氷上:「教養総合」というのは中三と高一が対象で、先生が自分が教えたい講座を立ち上げて、それに生徒が応募する形の授業です。大学のゼミみたいなもの。僕が校長になったときに授業を担当できないのがつまらなく感じたので、始めた科目です(笑)。

 過去には「そば打ち教室」を立ち上げた先生もいましたよ(笑)。僕は倫理社会の教師だったので、毎週みんなで決めたテーマについて作文を書いてきて、輪読して討論するという授業をしています。今季は「偽善」とか「ふるさと」とか「価値」などがテーマでした。

——恐れながらそれは大学入試とはあまり関係なさそうですね。

氷上:まあ、ほとんど関係ないよね(笑)。

——今年の東大の前期入試の合格者が発表になりました。昨年、麻布の合格者が減りましたが今年は持ち直し、一位の開成の大幅増が話題になっています。

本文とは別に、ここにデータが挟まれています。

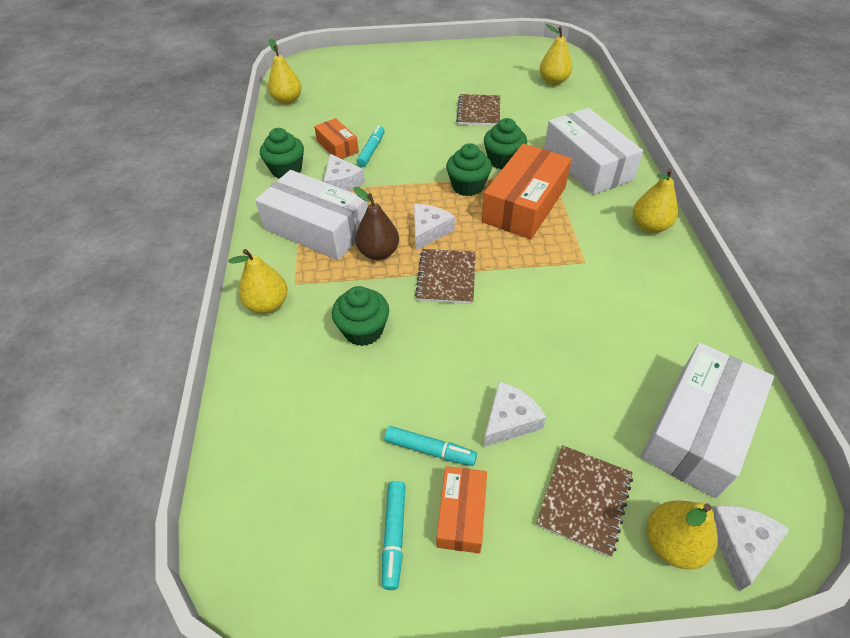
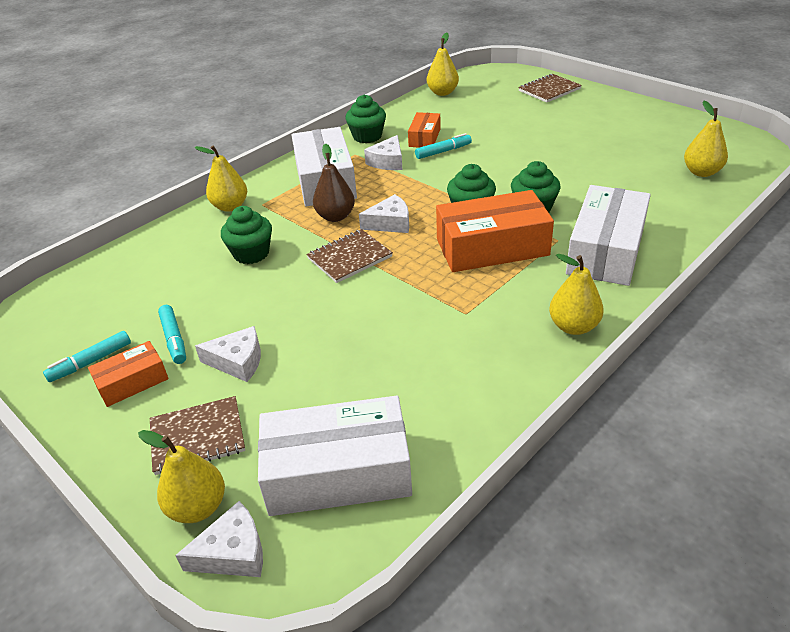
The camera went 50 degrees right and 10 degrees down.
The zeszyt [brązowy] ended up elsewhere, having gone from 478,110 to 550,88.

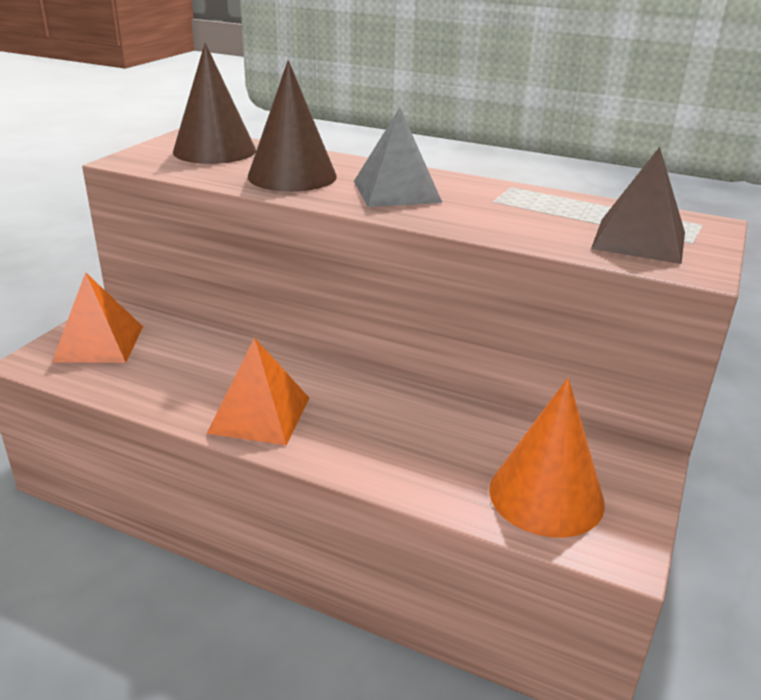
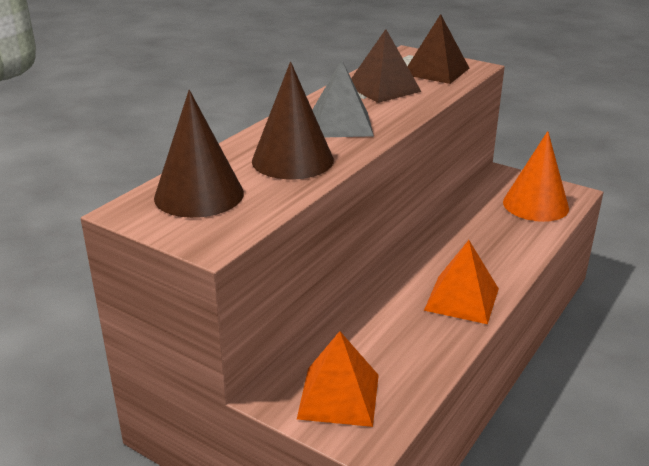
The camera went 80 degrees left and 0 degrees up.
The second view gained the piramida [brązowy] at 386,66.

氷上:僕が校長に就任した年に東大合格者が減って「麻布凋落」って週刊誌に書かれたんだよ(笑)。去年はそれ以来の減り方だった。

——なにか対策を施されたんですか。

氷上:そういう意見がどこからも起きてこないのがこの学校の不思議なところでね(笑)。もちろん私が現役麻布生だった頃に比べて、今はかなり勉強にも細かい指導をしています。でも東大に合格させることが最終使命ではないから。東大に入ったって、つまんない奴はいっぱいいるからね。そのためだけに6年間を律するなんて馬鹿馬鹿しい。

 それだったらクラブ活動とか、仲間との大切な時間に打ち込んで欲しい。その結果浪人したり、東大でなくったって、個人的には構わないじゃないかと思う。うちは「第二開成」になるつもりはありませんから。

——昨年話題になった元経産相の古賀茂明さん、「脱原発」を掲げた城南信金の吉原毅理事長も麻布OBです。なにかこう、世間にことを起こす人に麻布出身者が多い気がするのですが。

氷上:わざとことを起こそうと考えてるわけじゃなくて、ここでの6年間で既成概念を疑う、自由にものを考えるということが身についた結果、そうなってしまうのかもしれません(笑)。自由にモノを考える人間になってくれたらいい、僕が思うのはそれだけですよ。